次の国政選挙は2016年に衆議院選挙が予定されています。次の国政選挙も前回と同じモデルで予測することができるのか、現在調査している段階です。本レポートは、そこからわかった興味深いことを3つご紹介します。
本題に入る前に、参議院選挙予測に使用した予測モデルについて、簡単に説明をします。検索数データをもとにしたインターネット上の注目度と得票率の相関をベースに、政党ごとに以下の2種類の補正をかけています。
- (1)政党ごとの注目度の得票へのつながりやすさ
- (2)政党ごとの注目度の選挙直前の盛り上がり度合い
(図1)予測モデルで用いた2つの補正
※公示中と公示前の期間を同じ日数に合わせて算出
(1)だけで補正したものが「相関モデル」、(1)と(2)で補正したものが「投影モデル」です。
1. インターネット上の注目度と得票率
そそもそも、インターネット上の注目度と得票率はいつも相関しているのか、過去5回の国政選挙を調べてみました(諸派を除く)。
(図2)のとおり、5回分の選挙をまとめてみたところ、注目度と得票率には高い相関がありました。また、各選挙でも同様に高い相関が見られました。この結果から、注目度による得票率の予測は、基本的に有効であると考えられます。
(図2)過去の国政選挙の政党別注目度と比例区得票率の相関
(%、2007年~2013年の5回分結果より)
- 資料:
- 「Yahoo!検索」データ(対象期間:公示期間)
2007年参院選、2009年衆院選、2010年参院選、2012年衆院選、2013年参院選の比例区得票数結果(諸派除く)
2. 注目度と得票率の政党別の特徴
注目度と得票率の相関は政党別でも同じように見られるのか調べてみると、ひとつ気づきがありました。(図3)のとおり、自民党や民主党では注目度が高いほど得票率も上がるのですが、公明党は、注目度の高低にかかわらず、衆院選で約12%、参院選で約14%と、得票率がほぼ一定であるというユニークな特徴がありました。これは、公明党が常に同じ数の票を得るというわけではなく、全投票者の中の公明党支持者の割合が一定ということを示しています。興味深い結果といえるでしょう。
(図3)過去の国政選挙の政党別注目度と比例区得票率
(%、ヨコ:注目度、タテ:得票率)
- 資料:
- 「Yahoo!検索」データ(対象期間:公示期間)
2007年参院選、2009年衆院選、2010年参院選、2012年衆院選、2013年参院選の比例区得票数結果(諸派除く)
3. 政党に吹く「風」の可視化
次に、政党ごとの注目度の「盛り上がり度(公示中の注目度÷公示前の注目度)」(図1参照)を調べました。(図4)は、自民党の2010年参院選と2013年参院選における注目度の日別変化を表したものです。それぞれの選挙で、注目度の盛り上がり度合いが違うことがわかります。
(図4)自由民主党の注目度
(2010年参院選と2013年参院選、注目度は公示17日前を1とした場合の指数)
- 資料:
- 「Yahoo!検索」データ
過去5回の国政選挙の盛り上がり度を政党別にまとめたものが、(図5)です。
(図5)選挙前の注目度の盛り上がり度の変化
(指数、2007年~2013年の5回分結果より)
- 資料:
- 「Yahoo!検索」データ
2007年参院選、2009年衆院選、2010年参院選、2012年衆院選、2013年参院選
基本的に、盛り上がり度はどの政党でも選挙ごとに波打っていることが見てとれます。しかも、その選挙で大勝した政党や注目された政党は盛り上がり度が高い傾向がわかりました。例えば、民主党政権が誕生した2009年衆院選では、自民党・民主党ともに大きく盛り上がっており、両党が激しくぶつかり合った選挙であったことがわかります。また、2013年参院選は、明らかに自民党のみが大きく盛り上がり、大勝した背景がうかがえます。
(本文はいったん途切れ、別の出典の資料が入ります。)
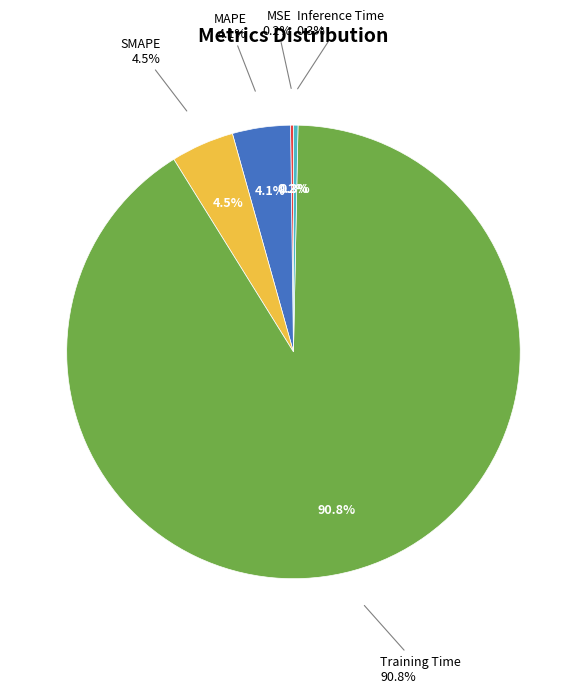

To the nearest percent, what is the combined percentage of MAPE and Inference Time?

4%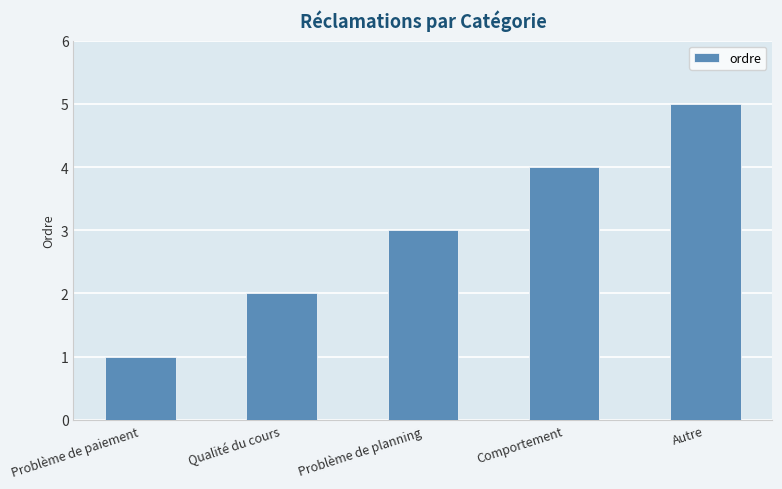

Is it true that the value at Problème de paiement is 2?

False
ここから、注目度の盛り上がり度は、その選挙における政党への「風向き」の強さを示していることがわかります。「風向き」という、一見目に見えないものを量的に可視化しうることがわかったので、今後の選挙予測でも更に活用していければと考えています。
以上、まとめると、次のことがわかりました。
- 国政選挙における政党の注目度と得票率は基本的に相関する
- 政党別に見ると、注目度が得票率に関係しない政党もある
- 注目度の盛り上がり度は、政党への「風向き」の強さを示す
いかがでしたでしょうか。今後とも「Yahoo! JAPANビッグデータレポート」をよろしくお願いいたします。